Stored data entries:
****************

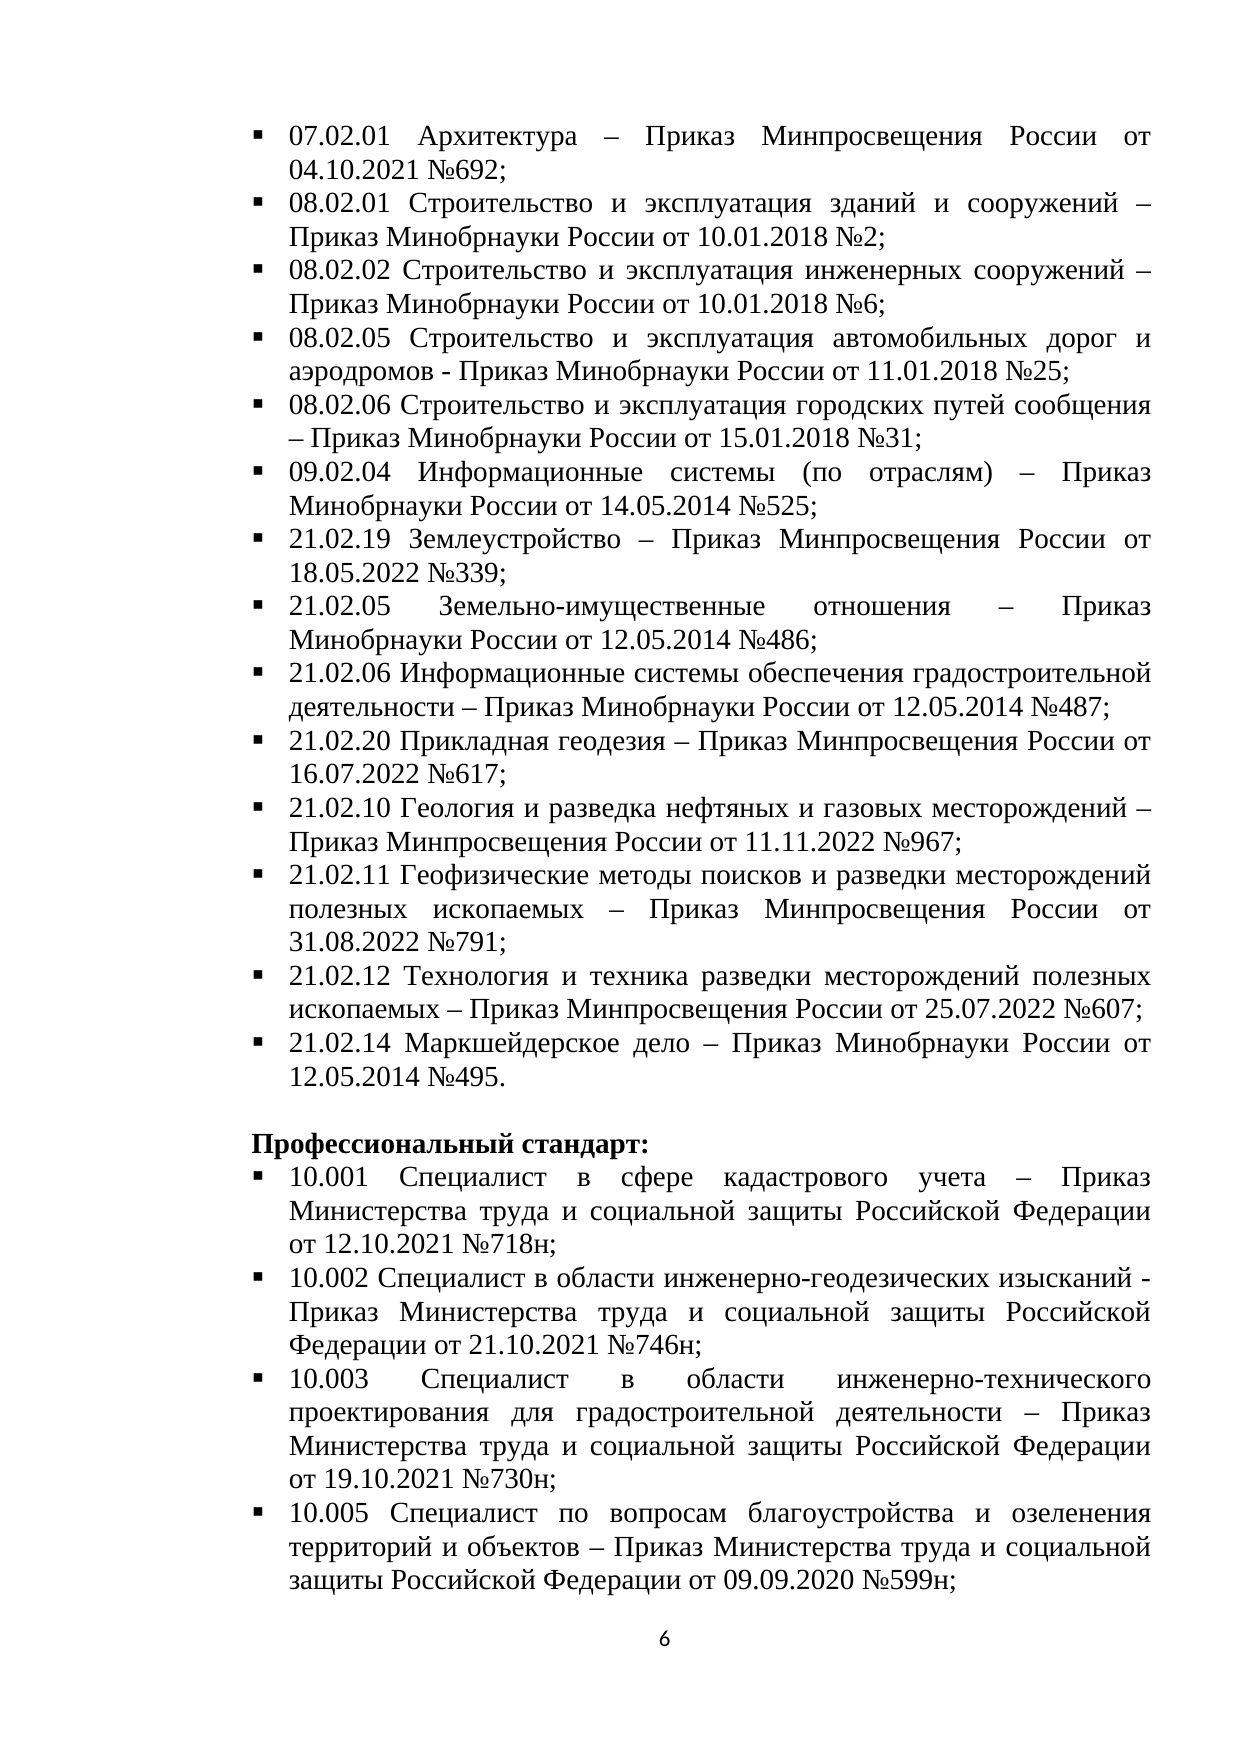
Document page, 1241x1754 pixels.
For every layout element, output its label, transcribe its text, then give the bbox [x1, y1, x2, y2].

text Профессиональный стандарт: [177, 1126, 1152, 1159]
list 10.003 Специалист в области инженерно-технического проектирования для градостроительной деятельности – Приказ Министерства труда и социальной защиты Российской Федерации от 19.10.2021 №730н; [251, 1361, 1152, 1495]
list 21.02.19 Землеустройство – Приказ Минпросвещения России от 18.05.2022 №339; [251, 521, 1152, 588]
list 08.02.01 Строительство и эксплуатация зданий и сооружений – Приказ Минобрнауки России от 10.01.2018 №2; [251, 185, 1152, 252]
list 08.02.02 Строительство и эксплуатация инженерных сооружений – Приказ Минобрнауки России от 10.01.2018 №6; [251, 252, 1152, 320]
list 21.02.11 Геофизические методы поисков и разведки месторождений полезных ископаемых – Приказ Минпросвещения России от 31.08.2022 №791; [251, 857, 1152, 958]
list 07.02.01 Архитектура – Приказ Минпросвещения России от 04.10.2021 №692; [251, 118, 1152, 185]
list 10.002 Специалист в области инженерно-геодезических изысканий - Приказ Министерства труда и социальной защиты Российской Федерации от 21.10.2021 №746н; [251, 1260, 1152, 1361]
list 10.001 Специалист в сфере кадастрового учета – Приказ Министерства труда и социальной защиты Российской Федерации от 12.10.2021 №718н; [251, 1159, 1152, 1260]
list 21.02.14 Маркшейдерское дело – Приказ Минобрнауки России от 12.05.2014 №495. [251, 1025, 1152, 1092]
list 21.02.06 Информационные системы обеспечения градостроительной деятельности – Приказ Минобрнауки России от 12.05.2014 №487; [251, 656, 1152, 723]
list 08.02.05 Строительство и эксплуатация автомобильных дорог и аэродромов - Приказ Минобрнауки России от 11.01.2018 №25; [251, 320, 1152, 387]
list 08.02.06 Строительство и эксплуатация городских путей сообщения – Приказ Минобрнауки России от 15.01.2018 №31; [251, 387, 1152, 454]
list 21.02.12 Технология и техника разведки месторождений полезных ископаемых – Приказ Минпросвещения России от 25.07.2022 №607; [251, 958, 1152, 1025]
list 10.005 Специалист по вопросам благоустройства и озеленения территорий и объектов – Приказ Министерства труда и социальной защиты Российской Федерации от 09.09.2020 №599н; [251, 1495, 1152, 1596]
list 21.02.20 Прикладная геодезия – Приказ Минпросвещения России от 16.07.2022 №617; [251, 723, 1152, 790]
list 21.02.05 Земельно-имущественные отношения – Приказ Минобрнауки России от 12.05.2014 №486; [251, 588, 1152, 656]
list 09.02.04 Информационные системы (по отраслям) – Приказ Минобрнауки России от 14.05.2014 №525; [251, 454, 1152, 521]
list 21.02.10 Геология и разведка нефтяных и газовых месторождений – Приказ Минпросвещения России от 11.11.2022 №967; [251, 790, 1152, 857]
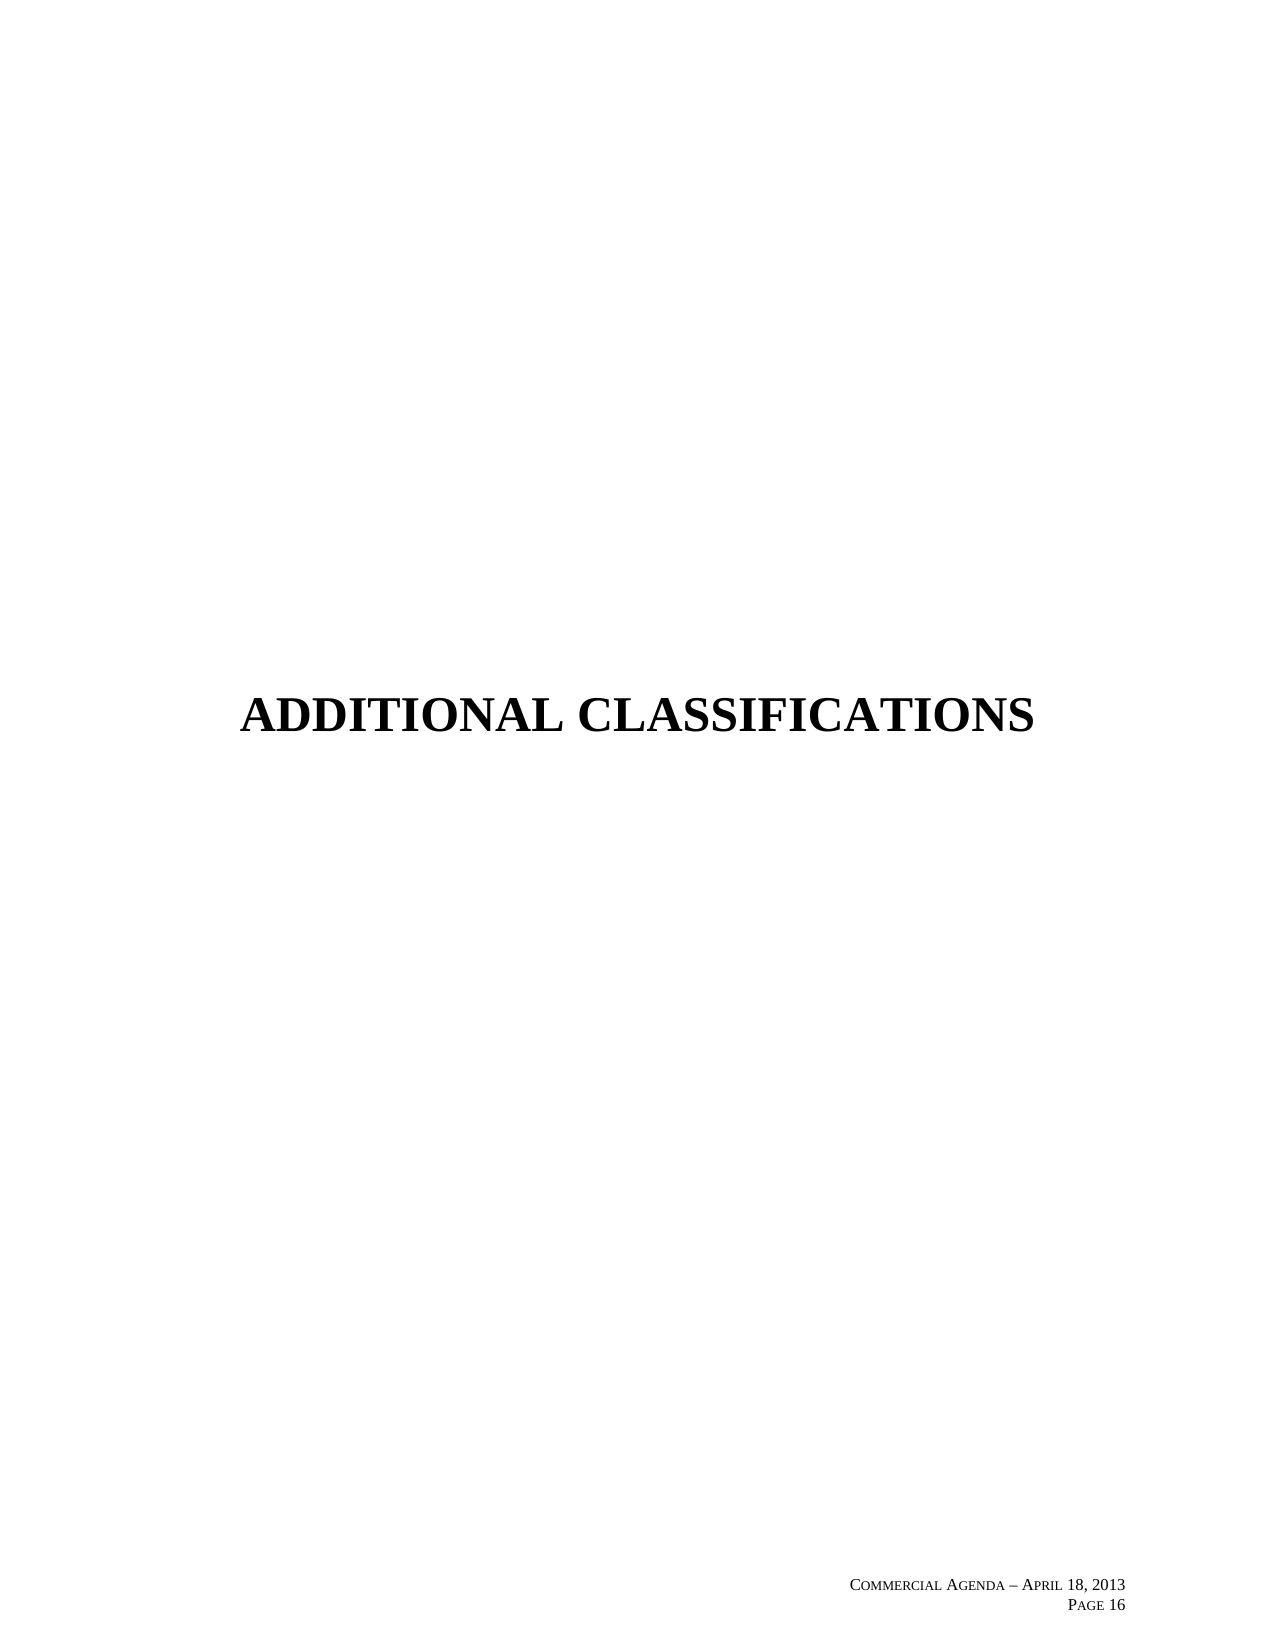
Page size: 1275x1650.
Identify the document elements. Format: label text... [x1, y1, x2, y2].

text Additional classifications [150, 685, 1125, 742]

****************

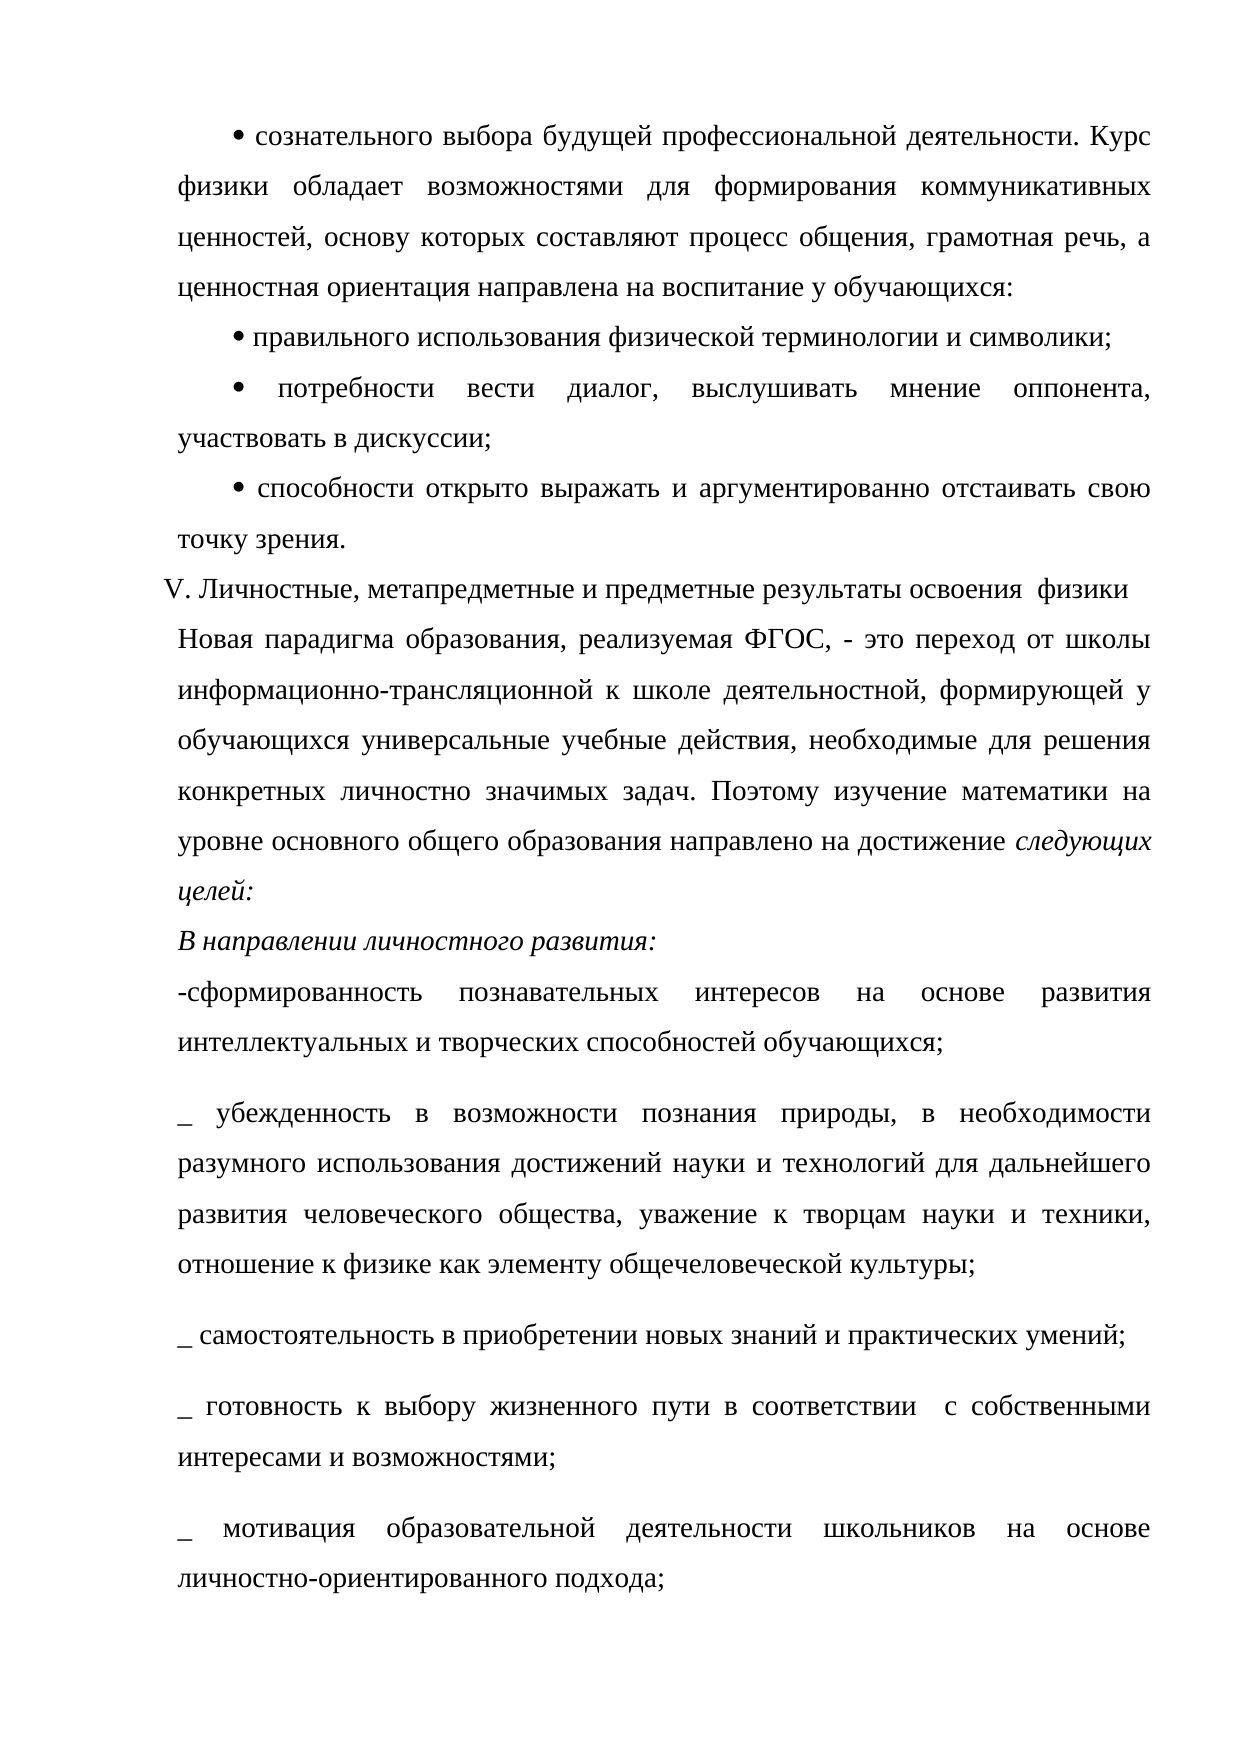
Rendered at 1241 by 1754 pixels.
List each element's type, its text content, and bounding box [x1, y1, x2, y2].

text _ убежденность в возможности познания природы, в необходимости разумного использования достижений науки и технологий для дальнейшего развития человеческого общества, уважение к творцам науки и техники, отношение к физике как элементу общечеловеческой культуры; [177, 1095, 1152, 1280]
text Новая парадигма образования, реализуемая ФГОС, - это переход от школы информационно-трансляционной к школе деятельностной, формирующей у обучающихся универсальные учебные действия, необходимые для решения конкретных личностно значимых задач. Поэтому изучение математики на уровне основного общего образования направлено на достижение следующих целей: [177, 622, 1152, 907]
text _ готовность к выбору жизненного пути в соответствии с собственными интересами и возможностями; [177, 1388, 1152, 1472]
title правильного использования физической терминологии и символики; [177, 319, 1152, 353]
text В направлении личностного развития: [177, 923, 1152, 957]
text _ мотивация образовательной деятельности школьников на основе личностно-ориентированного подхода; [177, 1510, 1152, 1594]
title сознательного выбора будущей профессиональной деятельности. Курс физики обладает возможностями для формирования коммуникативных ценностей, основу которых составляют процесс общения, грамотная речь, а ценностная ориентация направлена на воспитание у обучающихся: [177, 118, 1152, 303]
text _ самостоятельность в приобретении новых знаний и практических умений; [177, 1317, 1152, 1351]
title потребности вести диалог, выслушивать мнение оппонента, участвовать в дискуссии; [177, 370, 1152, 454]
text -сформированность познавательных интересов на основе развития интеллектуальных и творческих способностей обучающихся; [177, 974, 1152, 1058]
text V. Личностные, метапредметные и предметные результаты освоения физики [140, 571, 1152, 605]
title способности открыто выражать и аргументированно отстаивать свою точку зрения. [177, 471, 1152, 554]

****************

- [INSTRUCTIONS FOR THE TASK] For the word "ископаемых", go through the records and show each line that carries it.

- [FINISHED TASK]
list 21.02.11 Геофизические методы поисков и разведки месторождений полезных ископаемых – Приказ Минпросвещения России от 31.08.2022 №791; [251, 857, 1152, 958]
list 21.02.12 Технология и техника разведки месторождений полезных ископаемых – Приказ Минпросвещения России от 25.07.2022 №607; [251, 958, 1152, 1025]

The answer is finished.